CVE-2025-0359
Published: 04 March 2025
Description
Adversaries may exploit software vulnerabilities in an attempt to elevate privileges.
Security Summary
CVE-2025-0359 is a vulnerability in the ACAP Application framework used in Axis Communication products running AXIS OS. Discovered by Truesec during an annual penetration test on behalf of Axis, the flaw enables applications to access restricted D-Bus methods within the framework, violating access controls. It is classified under CWE-863 (Incorrect Authorization) with a CVSS v3.1 base score of 8.5 (AV:L/AC:L/PR:N/UI:N/S:C/C:L/I:H/A:L), indicating high severity due to its potential for integrity compromise across security scopes.
Local attackers with unprivileged access can exploit this vulnerability with low complexity and no user interaction required.
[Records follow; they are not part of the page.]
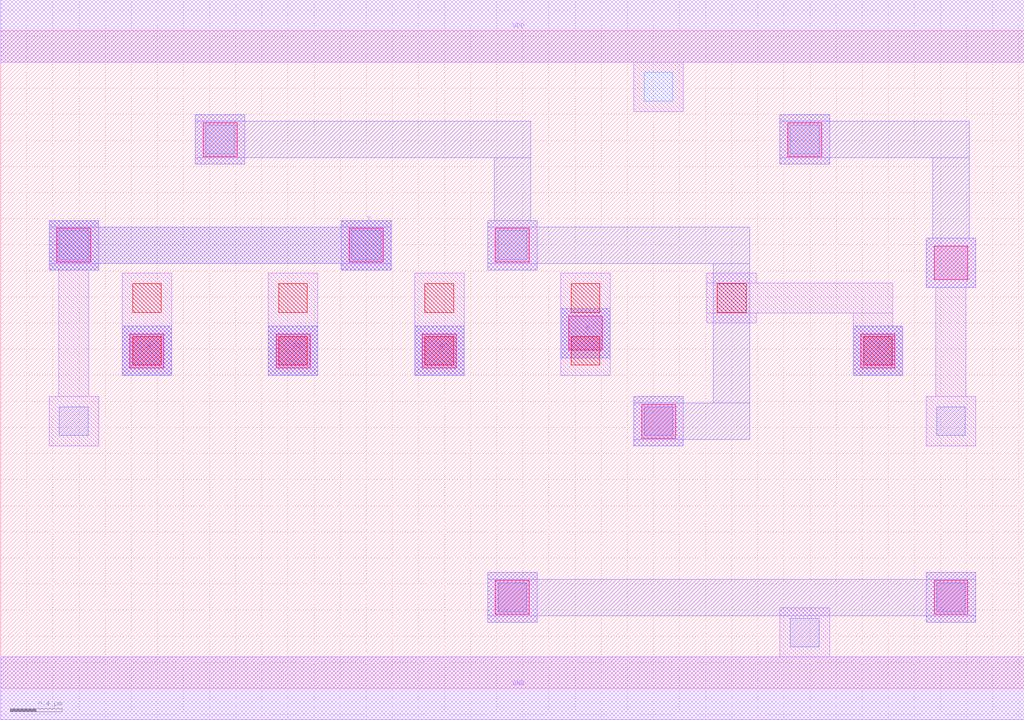
<source format=lef>
MACRO AOAI311
 CLASS CORE ;
 FOREIGN AOAI311 0 0 ;
 SIZE 7.84 BY 5.04 ;
 ORIGIN 0 0 ;
 SYMMETRY X Y R90 ;
 SITE unit ;
  PIN VDD
   DIRECTION INOUT ;
   USE POWER ;
   SHAPE ABUTMENT ;
    PORT
     CLASS CORE ;
       LAYER met1 ;
        RECT 0.00000000 4.80000000 7.84000000 5.28000000 ;
    END
  END VDD

  PIN GND
   DIRECTION INOUT ;
   USE POWER ;
   SHAPE ABUTMENT ;
    PORT
     CLASS CORE ;
       LAYER met1 ;
        RECT 0.00000000 -0.24000000 7.84000000 0.24000000 ;
    END
  END GND

  PIN Y
   DIRECTION INOUT ;
   USE SIGNAL ;
   SHAPE ABUTMENT ;
    PORT
     CLASS CORE ;
       LAYER met2 ;
        RECT 0.37000000 3.20700000 0.75000000 3.25700000 ;
        RECT 2.61000000 3.20700000 2.99000000 3.25700000 ;
        RECT 0.37000000 3.25700000 2.99000000 3.53700000 ;
        RECT 0.37000000 3.53700000 0.75000000 3.58700000 ;
        RECT 2.61000000 3.53700000 2.99000000 3.58700000 ;
    END
  END Y

  PIN A2
   DIRECTION INOUT ;
   USE SIGNAL ;
   SHAPE ABUTMENT ;
    PORT
     CLASS CORE ;
       LAYER met2 ;
        RECT 3.17000000 2.39700000 3.55000000 2.77700000 ;
    END
  END A2

  PIN A
   DIRECTION INOUT ;
   USE SIGNAL ;
   SHAPE ABUTMENT ;
    PORT
     CLASS CORE ;
       LAYER met2 ;
        RECT 0.93000000 2.39700000 1.31000000 2.77700000 ;
    END
  END A

  PIN B
   DIRECTION INOUT ;
   USE SIGNAL ;
   SHAPE ABUTMENT ;
    PORT
     CLASS CORE ;
       LAYER met2 ;
        RECT 4.29000000 2.53200000 4.67000000 2.91200000 ;
    END
  END B

  PIN A1
   DIRECTION INOUT ;
   USE SIGNAL ;
   SHAPE ABUTMENT ;
    PORT
     CLASS CORE ;
       LAYER met2 ;
        RECT 2.05000000 2.39700000 2.43000000 2.77700000 ;
    END
  END A1

  PIN C
   DIRECTION INOUT ;
   USE SIGNAL ;
   SHAPE ABUTMENT ;
    PORT
     CLASS CORE ;
       LAYER met2 ;
        RECT 6.53000000 2.39700000 6.91000000 2.77700000 ;
    END
  END C

 OBS
    LAYER polycont ;
     RECT 1.01000000 2.47700000 1.23000000 2.69700000 ;
     RECT 2.13000000 2.47700000 2.35000000 2.69700000 ;
     RECT 3.25000000 2.47700000 3.47000000 2.69700000 ;
     RECT 4.37000000 2.47700000 4.59000000 2.69700000 ;
     RECT 6.61000000 2.47700000 6.83000000 2.69700000 ;
     RECT 1.01000000 2.88200000 1.23000000 3.10200000 ;
     RECT 2.13000000 2.88200000 2.35000000 3.10200000 ;
     RECT 3.25000000 2.88200000 3.47000000 3.10200000 ;
     RECT 4.37000000 2.88200000 4.59000000 3.10200000 ;
     RECT 5.49000000 2.88200000 5.71000000 3.10200000 ;

    LAYER pdiffc ;
     RECT 0.45000000 3.28700000 0.67000000 3.50700000 ;
     RECT 2.69000000 3.28700000 2.91000000 3.50700000 ;
     RECT 3.81000000 3.28700000 4.03000000 3.50700000 ;
     RECT 1.57000000 4.09700000 1.79000000 4.31700000 ;
     RECT 6.05000000 4.09700000 6.27000000 4.31700000 ;
     RECT 4.93000000 4.50200000 5.15000000 4.72200000 ;

    LAYER ndiffc ;
     RECT 6.05000000 0.31700000 6.27000000 0.53700000 ;
     RECT 3.81000000 0.58700000 4.03000000 0.80700000 ;
     RECT 7.17000000 0.58700000 7.39000000 0.80700000 ;
     RECT 0.45000000 1.93700000 0.67000000 2.15700000 ;
     RECT 4.93000000 1.93700000 5.15000000 2.15700000 ;
     RECT 7.17000000 1.93700000 7.39000000 2.15700000 ;

    LAYER met1 ;
     RECT 0.00000000 -0.24000000 7.84000000 0.24000000 ;
     RECT 5.97000000 0.24000000 6.35000000 0.61700000 ;
     RECT 3.73000000 0.50700000 4.11000000 0.88700000 ;
     RECT 7.09000000 0.50700000 7.47000000 0.88700000 ;
     RECT 4.85000000 1.85700000 5.23000000 2.23700000 ;
     RECT 0.93000000 2.39700000 1.31000000 3.18200000 ;
     RECT 2.05000000 2.39700000 2.43000000 3.18200000 ;
     RECT 3.17000000 2.39700000 3.55000000 3.18200000 ;
     RECT 4.29000000 2.39700000 4.67000000 3.18200000 ;
     RECT 6.53000000 2.39700000 6.91000000 2.77700000 ;
     RECT 5.41000000 2.80200000 5.79000000 2.87700000 ;
     RECT 6.53000000 2.77700000 6.83500000 2.87700000 ;
     RECT 5.41000000 2.87700000 6.83500000 3.10700000 ;
     RECT 5.41000000 3.10700000 5.79000000 3.18200000 ;
     RECT 7.09000000 1.85700000 7.47000000 2.23700000 ;
     RECT 7.16500000 2.23700000 7.39500000 3.07200000 ;
     RECT 7.09000000 3.07200000 7.47000000 3.45200000 ;
     RECT 0.37000000 1.85700000 0.75000000 2.23700000 ;
     RECT 0.44500000 2.23700000 0.67500000 3.20700000 ;
     RECT 0.37000000 3.20700000 0.75000000 3.58700000 ;
     RECT 2.61000000 3.20700000 2.99000000 3.58700000 ;
     RECT 3.73000000 3.20700000 4.11000000 3.58700000 ;
     RECT 1.49000000 4.01700000 1.87000000 4.39700000 ;
     RECT 5.97000000 4.01700000 6.35000000 4.39700000 ;
     RECT 4.85000000 4.42200000 5.23000000 4.80000000 ;
     RECT 0.00000000 4.80000000 7.84000000 5.28000000 ;

    LAYER via1 ;
     RECT 3.79000000 0.56700000 4.05000000 0.82700000 ;
     RECT 7.15000000 0.56700000 7.41000000 0.82700000 ;
     RECT 4.91000000 1.91700000 5.17000000 2.17700000 ;
     RECT 0.99000000 2.45700000 1.25000000 2.71700000 ;
     RECT 2.11000000 2.45700000 2.37000000 2.71700000 ;
     RECT 3.23000000 2.45700000 3.49000000 2.71700000 ;
     RECT 6.59000000 2.45700000 6.85000000 2.71700000 ;
     RECT 4.35000000 2.59200000 4.61000000 2.85200000 ;
     RECT 7.15000000 3.13200000 7.41000000 3.39200000 ;
     RECT 0.43000000 3.26700000 0.69000000 3.52700000 ;
     RECT 2.67000000 3.26700000 2.93000000 3.52700000 ;
     RECT 3.79000000 3.26700000 4.05000000 3.52700000 ;
     RECT 1.55000000 4.07700000 1.81000000 4.33700000 ;
     RECT 6.03000000 4.07700000 6.29000000 4.33700000 ;

    LAYER met2 ;
     RECT 3.73000000 0.50700000 4.11000000 0.55700000 ;
     RECT 7.09000000 0.50700000 7.47000000 0.55700000 ;
     RECT 3.73000000 0.55700000 7.47000000 0.83700000 ;
     RECT 3.73000000 0.83700000 4.11000000 0.88700000 ;
     RECT 7.09000000 0.83700000 7.47000000 0.88700000 ;
     RECT 0.93000000 2.39700000 1.31000000 2.77700000 ;
     RECT 2.05000000 2.39700000 2.43000000 2.77700000 ;
     RECT 3.17000000 2.39700000 3.55000000 2.77700000 ;
     RECT 6.53000000 2.39700000 6.91000000 2.77700000 ;
     RECT 4.29000000 2.53200000 4.67000000 2.91200000 ;
     RECT 0.37000000 3.20700000 0.75000000 3.25700000 ;
     RECT 2.61000000 3.20700000 2.99000000 3.25700000 ;
     RECT 0.37000000 3.25700000 2.99000000 3.53700000 ;
     RECT 0.37000000 3.53700000 0.75000000 3.58700000 ;
     RECT 2.61000000 3.53700000 2.99000000 3.58700000 ;
     RECT 4.85000000 1.85700000 5.23000000 1.90700000 ;
     RECT 4.85000000 1.90700000 5.74000000 2.18700000 ;
     RECT 4.85000000 2.18700000 5.23000000 2.23700000 ;
     RECT 3.73000000 3.20700000 4.11000000 3.25700000 ;
     RECT 5.46000000 2.18700000 5.74000000 3.25700000 ;
     RECT 3.73000000 3.25700000 5.74000000 3.53700000 ;
     RECT 3.73000000 3.53700000 4.11000000 3.58700000 ;
     RECT 1.49000000 4.01700000 1.87000000 4.06700000 ;
     RECT 3.78000000 3.58700000 4.06000000 4.06700000 ;
     RECT 1.49000000 4.06700000 4.06000000 4.34700000 ;
     RECT 1.49000000 4.34700000 1.87000000 4.39700000 ;
     RECT 7.09000000 3.07200000 7.47000000 3.45200000 ;
     RECT 5.97000000 4.01700000 6.35000000 4.06700000 ;
     RECT 7.14000000 3.45200000 7.42000000 4.06700000 ;
     RECT 5.97000000 4.06700000 7.42000000 4.34700000 ;
     RECT 5.97000000 4.34700000 6.35000000 4.39700000 ;

 END
END AOAI311

</source>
By leveraging malicious ACAP applications, they can invoke restricted D-Bus methods, resulting in low-level confidentiality and availability impacts alongside high integrity impact. The scope change (S:C) amplifies the risk, as exploitation affects components beyond the vulnerable framework.
Axis has addressed the issue by releasing patched versions of AXIS OS. Security practitioners should consult the official Axis security advisory at https://www.axis.com/dam/public/68/08/c5/cve-2025-0359pdf-en-US-466885.pdf for detailed patch information, affected product lists, and upgrade instructions.
Details
- CWE(s)
Affected Products
MITRE ATT&CK Enterprise Techniques
Why these techniques?
The vulnerability allows unprivileged local attackers to invoke restricted D-Bus methods via malicious ACAP applications due to incorrect authorization (CWE-863), directly enabling privilege escalation with scope change and high integrity impact.